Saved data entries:

-=-=-=-=-

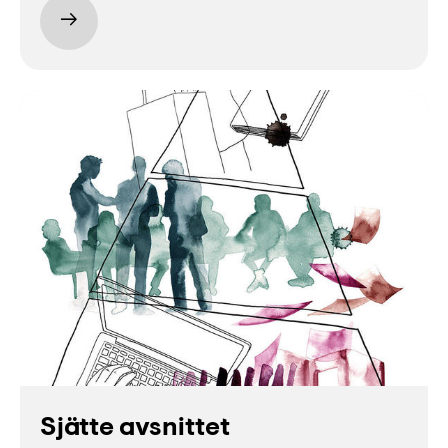
Sjätte avsnittet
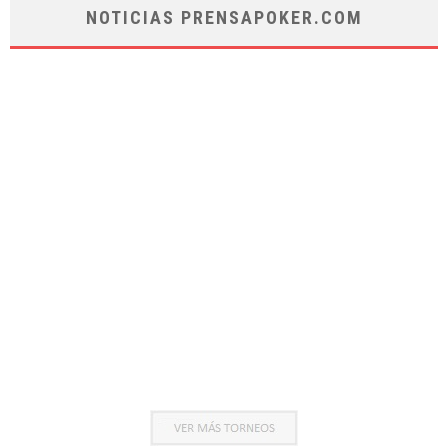
NOTICIAS PRENSAPOKER.COM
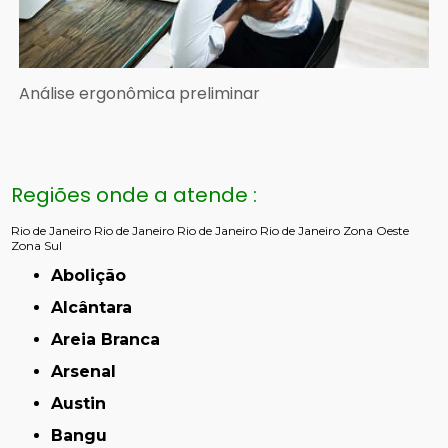
Análise ergonômica preliminar
Regiões onde a atende :
Rio de Janeiro
Rio de Janeiro
Rio de Janeiro
Rio de Janeiro
Zona Oeste
Zona Sul
Abolição
Alcântara
Areia Branca
Arsenal
Austin
Bangu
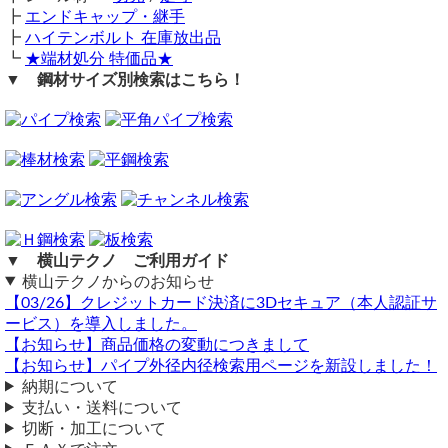
お問い合わせください。
┣
エンドキャップ・継手
┣
ハイテンボルト 在庫放出品
┗
★端材処分 特価品★
▼ 鋼材サイズ別検索はこちら！
ボンデ板
（ 2025/08/25 ）
ボンデ板0.8ｍｍ厚1500ｍｍ×120ｍｍ
片辺の強度上げたいので
1500ｍｍ辺を10ｍｍ折り返し二つ折り加工し
仕上げ寸法
1500×110にしたいのですが可能でしょうか
折り返し加工は当店では対応不可となります。
▼ 横山テクノ ご利用ガイド
横山テクノ（ 2025/08/26 ）
横山テクノからのお知らせ
【03/26】クレジットカード決済に3Dセキュア（本人認証サ
ービス）を導入しました。
【お知らせ】商品価格の変動につきまして
【お知らせ】パイプ外径内径検索用ページを新設しました！
納期について
支払い・送料について
90度の曲げ加工の件
切断・加工について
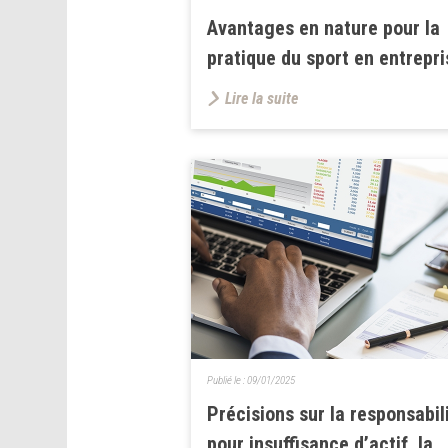
Avantages en nature pour la
pratique du sport en entrepri
Lire la suite
Publié le :
09/01/2025
Précisions sur la responsabil
pour insuffisance d’actif, la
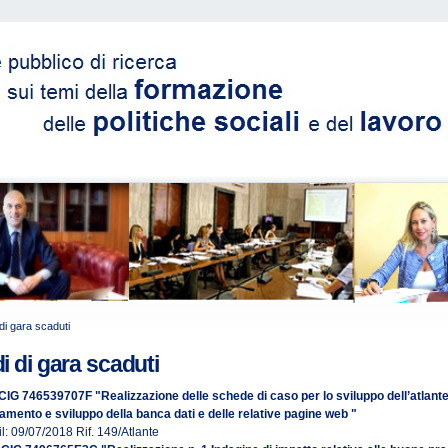
di gara scaduti
i di gara scaduti
CIG 746539707F "Realizzazione delle schede di caso per lo sviluppo dell’atlante
amento e sviluppo della banca dati e delle relative pagine web "
l: 09/07/2018 Rif. 149/Atlante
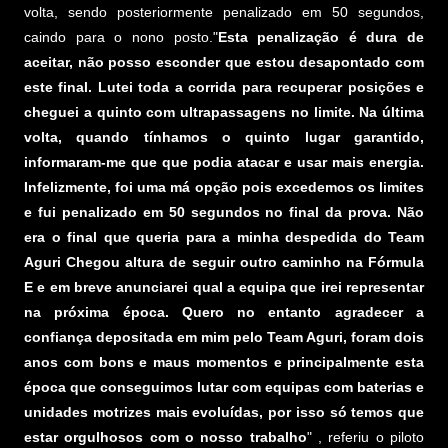
volta, sendo posteriormente penalizado em 50 segundos,
caindo para o nono posto."
Esta penalização é dura de
aceitar, não posso esconder que estou desapontado com
este final. Lutei toda a corrida para recuperar posições e
cheguei a quinto com ultrapassagens no limite. Na última
volta, quando tínhamos o quinto lugar garantido,
informaram-me que que podia atacar e usar mais energia.
Infelizmente, foi uma má opção pois excedemos os limites
e fui penalizado em 50 segundos no final da prova. Não
era o final que queria para a minha despedida do Team
Aguri Chegou altura de seguir outro caminho na Fórmula
E e em breve anunciarei qual a equipa que irei representar
na próxima época. Quero no entanto agradecer a
confiança depositada em mim pelo Team Aguri, foram dois
anos com bons e maus momentos e principalmente esta
época que conseguimos lutar com equipas com baterias e
unidades motrizes mais evoluídas, por isso só temos que
estar orgulhosos com o nosso trabalho
" , referiu o piloto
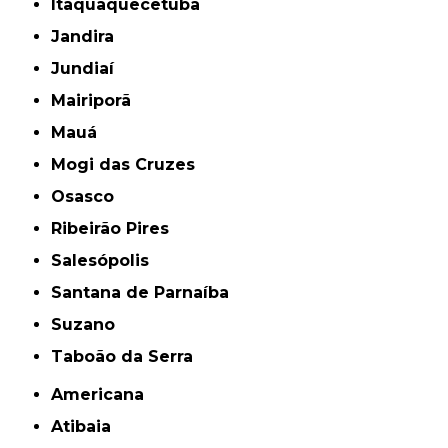
Itaquaquecetuba
Jandira
Jundiaí
Mairiporã
Mauá
Mogi das Cruzes
Osasco
Ribeirão Pires
Salesópolis
Santana de Parnaíba
Suzano
Taboão da Serra
Americana
Atibaia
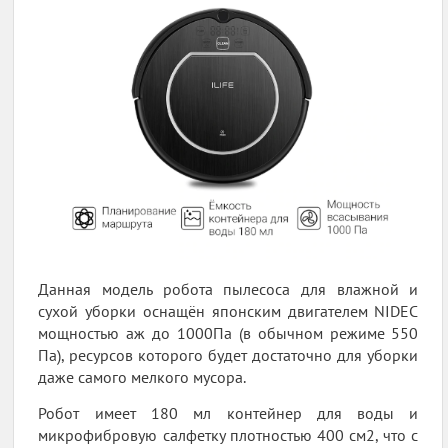
Данная модель робота пылесоса для влажной и
сухой уборки оснащён японским двигателем NIDEC
мощностью аж до 1000Па (в обычном режиме 550
Па), ресурсов которого будет достаточно для уборки
даже самого мелкого мусора.
Робот имеет 180 мл контейнер для воды и
микрофибровую салфетку плотностью 400 см2, что с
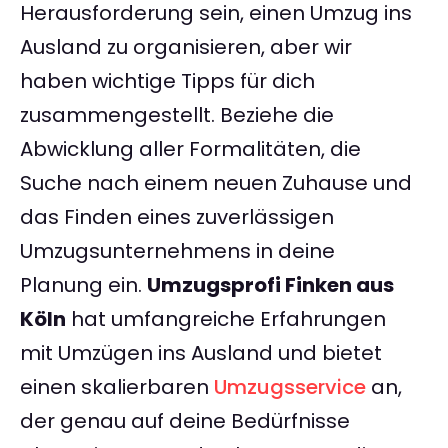
Herausforderung sein, einen Umzug ins
Ausland zu organisieren, aber wir
haben wichtige Tipps für dich
zusammengestellt. Beziehe die
Abwicklung aller Formalitäten, die
Suche nach einem neuen Zuhause und
das Finden eines zuverlässigen
Umzugsunternehmens in deine
Planung ein.
Umzugsprofi Finken aus
Köln
hat umfangreiche Erfahrungen
mit Umzügen ins Ausland und bietet
einen skalierbaren
Umzugsservice
an,
der genau auf deine Bedürfnisse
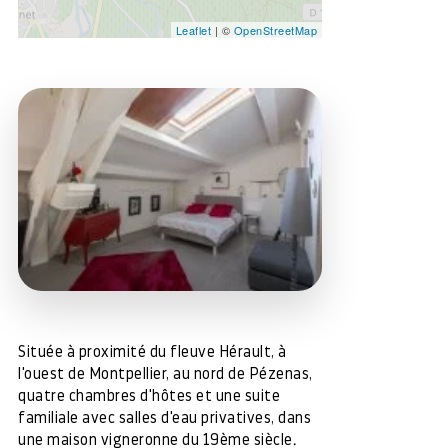
Leaflet
| ©
OpenStreetMap
Située à proximité du fleuve Hérault, à
l'ouest de Montpellier, au nord de Pézenas,
quatre chambres d'hôtes et une suite
familiale avec salles d'eau privatives, dans
une maison vigneronne du 19ème siècle.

-=-=-=-=-

• [Work to complete]:
Return only the lines of the records in which the string "уборки" appears.

• [Result of this exercise]:
сухой уборки оснащён японским двигателем NIDEC
Па), ресурсов которого будет достаточно для уборки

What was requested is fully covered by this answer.